Продолжите отрывок о немецких ядерных исследованиях военных лет, начав сразу после его последнего предложения.

** Отрывок для чтения **
+---+
Американцы, осуществив первую цепную реакцию в урановом котле, считали создание атомной бомбы реальной возможностью и были уверены, что немцы добились в этом направлении еще больших успехов; ведь первооткрыватель явления ядерного деления Отто Ган и автор первой статьи о теории котла, основанного на цепной реакции деления, были немцами! Ядерные исследования немцы начали на два года раньше нас. И, кроме того, в то время все считали, что германская наука превосходит нашу.
Немцы тоже были убеждены в превосходстве своей науки и рассуждали так: если уж они в своих ядерных исследованиях блуждают во мраке, то чего могут добиться в этой области науки американцы.
В июле 1943 года, шесть месяцев спустя после того, как Энрико Ферми под трибунами университетского стадиона в Чикаго осуществил первую цепную реакцию, в ставку Германа Геринга на имя д-ра Гернерта было прислано приводимое ниже письмо. (Надо сказать, что, кроме различных других постов, Геринг возглавлял Государственный совет по исследованиям, созданный для руководства и координации научных работ во всех университетских институтах Германии.) Вот это письмо.
«Секретно. 8 июля 1943 г.
Советнику министерства д-ру Гериерту
Ставка Рейхсмаршала.
Берлин 8, Лейпцигерштрассе, 3
Дорогой партейгеноссе Гернерт!
Посылаю Вам для информации Рейхсмаршала [Геринга] доклад уполномоченного по ядерной физике Государственного советника профессора доктора Эзау. Как видно из доклада, за несколько месяцев дело довольно значительно продвинулось вперед. Эта работа не может за короткое время привести к изготовлению практически применимых машин или взрывчатых веществ, поэтому можно быть уверенными, что в данной области вражеские державы не могут иметь в запасе какую-либо неожиданность для нас.
С лучшими пожеланиями
Хайль Гитлер!
Ваш Ментцель».
Если бы человек, подписавший письмо, пожелал назвать себя своим полным титулом, то это выглядело бы так: бригадефюрер войск СС, министериаль-директор3, профессор, доктор Рудольф Ментцель. Обладатель «Золотого партийного значка» и бригадный генерал пресловутых гиммлеровских войск СС, он возглавлял все имевшие военное значение научные работы в университетах Германии. Он занимал пост, аналогичный посту президента Гарвардского университета Конэнта, который был одновременно президентом нашего Научного совета национальной обороны. К счастью, их сходство на этом заканчивается.
+---+
** Исходные материалы **
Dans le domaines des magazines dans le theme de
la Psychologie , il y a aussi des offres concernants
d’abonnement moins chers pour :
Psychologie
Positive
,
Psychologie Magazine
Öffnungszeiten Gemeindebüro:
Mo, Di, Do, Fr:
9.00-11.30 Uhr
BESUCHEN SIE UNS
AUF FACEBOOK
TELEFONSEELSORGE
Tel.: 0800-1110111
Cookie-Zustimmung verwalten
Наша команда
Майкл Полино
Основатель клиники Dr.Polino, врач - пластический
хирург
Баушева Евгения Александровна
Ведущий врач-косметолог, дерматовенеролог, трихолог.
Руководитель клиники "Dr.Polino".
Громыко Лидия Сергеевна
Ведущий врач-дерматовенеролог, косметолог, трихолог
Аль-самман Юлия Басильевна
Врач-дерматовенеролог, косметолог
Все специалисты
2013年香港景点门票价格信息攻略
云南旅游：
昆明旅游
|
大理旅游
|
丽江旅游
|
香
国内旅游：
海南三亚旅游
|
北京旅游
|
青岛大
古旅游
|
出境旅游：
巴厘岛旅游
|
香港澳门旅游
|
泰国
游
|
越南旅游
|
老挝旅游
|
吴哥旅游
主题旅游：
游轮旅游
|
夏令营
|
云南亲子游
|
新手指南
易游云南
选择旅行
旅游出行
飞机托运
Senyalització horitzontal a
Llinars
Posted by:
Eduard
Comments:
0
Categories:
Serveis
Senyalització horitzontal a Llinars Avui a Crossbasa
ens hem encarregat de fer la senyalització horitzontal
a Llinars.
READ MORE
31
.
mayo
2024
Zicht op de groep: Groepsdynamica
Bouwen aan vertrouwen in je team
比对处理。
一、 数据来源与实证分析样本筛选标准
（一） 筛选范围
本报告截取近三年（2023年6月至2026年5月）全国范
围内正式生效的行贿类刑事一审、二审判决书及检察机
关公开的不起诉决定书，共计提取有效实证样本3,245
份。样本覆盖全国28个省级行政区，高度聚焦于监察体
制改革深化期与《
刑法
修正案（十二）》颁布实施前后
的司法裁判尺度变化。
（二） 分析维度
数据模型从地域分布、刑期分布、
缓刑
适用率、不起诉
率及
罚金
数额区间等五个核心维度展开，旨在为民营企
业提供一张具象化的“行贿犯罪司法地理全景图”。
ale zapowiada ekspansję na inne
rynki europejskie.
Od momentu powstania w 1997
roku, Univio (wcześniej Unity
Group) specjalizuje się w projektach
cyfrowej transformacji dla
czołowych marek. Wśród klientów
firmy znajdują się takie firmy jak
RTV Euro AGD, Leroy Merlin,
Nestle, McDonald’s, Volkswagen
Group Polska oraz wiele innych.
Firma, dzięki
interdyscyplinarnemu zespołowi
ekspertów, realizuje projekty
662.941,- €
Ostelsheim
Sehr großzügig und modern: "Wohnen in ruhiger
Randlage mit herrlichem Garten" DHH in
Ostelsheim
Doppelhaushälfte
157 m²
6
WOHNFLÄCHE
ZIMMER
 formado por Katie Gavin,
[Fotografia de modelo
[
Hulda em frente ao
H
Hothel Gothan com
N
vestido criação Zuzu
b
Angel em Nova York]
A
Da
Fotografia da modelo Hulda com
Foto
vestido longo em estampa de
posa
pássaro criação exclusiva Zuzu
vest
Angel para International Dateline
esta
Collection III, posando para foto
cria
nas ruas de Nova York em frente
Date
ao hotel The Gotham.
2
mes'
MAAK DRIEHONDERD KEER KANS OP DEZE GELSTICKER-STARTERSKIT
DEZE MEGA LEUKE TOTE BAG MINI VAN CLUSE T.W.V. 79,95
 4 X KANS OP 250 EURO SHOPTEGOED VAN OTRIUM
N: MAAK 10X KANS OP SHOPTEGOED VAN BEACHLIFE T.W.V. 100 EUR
+---+
** Раздел ответа **
В действительности Ментцель был второразрядным химиком и получил этот высокий пост, действуя по извилистым каналам нацистской партийной политики. Настоящие немецкие ученые относились к нему с презрением, считая его «сержантом от культуры», и посмеивались над тем первым и единственным случаем, когда он попробовал прочесть лекцию по химии. Сам Ментцель по этому поводу как-то заметил, что он тогда только понял, насколько труднее читать лекции, чем выступать с политическими речами. Даже его партийные коллеги смотрели на него довольно-таки тусклым взором. Объяснялось это тем, что имелся секретный доклад гестапо относительно Ментцеля. В докладе выражалось резкое недовольство беспорядочным ведением Ментцелем своих дел; отмечалась невозможность изучения и оценки состояния всех военных исследований Германии в целом и, более того, указывалось, что большая часть опекаемых им исследовательских работ вообще не имеет никакой военной ценности.
Доклад Герингу о ходе экспериментальных работ в немецком урановом проекте
Но, конечно, в те времена, в 1942–1943 годах, никто из нас ничего не знал ни о Ментцеле, ни о его пессимистично-оптимистичном докладе Герингу. Наши ученые ясно представляли себе зловещее значение атомной бомбы, и многие из них втайне надеялись, что работа над нею окажется достаточно сложной и ее не удастся завершить до окончания войны. Когда же возможность создания бомбы стала очевидной, то одна мысль о том, что немцы могут быть впереди, наводила на наших ученых почти панический страх.
Их рассуждения были логичны до наивности. Не следует забывать, что многие из них получили, хотя бы частично, свое научное образование в немецких университетах, а некоторые из ученых, иностранцев по происхождению, даже и не частично, а полностью. Поэтому вполне естественно и в значительной мере оправданно было их преклонение перед немецкой наукой – конечно, наукой догитлеровского периода. Немцы же начали свои урановые исследования за два года до нас, и мы считали, что они на два года опережают нас. Они могли еще не иметь бомбы, но у них уже должны были действовать в течение нескольких лет основанные на цепной реакции котлы. Следовательно, считали наши ученые, в распоряжении немцев уже были искусственные радиоактивные вещества в очень больших количествах, и это приводило их в ужас. Ведь немцам нетрудно было отравить воду и запасы продовольствия в наших больших городах химически неотличимыми веществами и в массовом масштабе сеять смерть среди нашего населения с помощью ужасных невидимых излучений!
Сэмюэль Гоудсмит
Перепуганные ученые называли даже дату и место применения предполагаемых радиационных атак Гитлера. Они считали, что немцам известен Чикаго как центр наших исследовательских работ, связанных с атомной бомбой, и что Гитлер, с его склонностью к драматическим эффектам, должен был избрать день рождества для сбрасывания на город радиоактивных веществ. Многие из занятых в проекте бомбы людей были настолько встревожены, что даже отправили свои семьи за город. Были информированы военные власти, и страх начал распространяться. До меня доходили слухи об установке вокруг Чикаго соответствующей аппаратуры для обнаружения радиоактивности в случае немецких атак.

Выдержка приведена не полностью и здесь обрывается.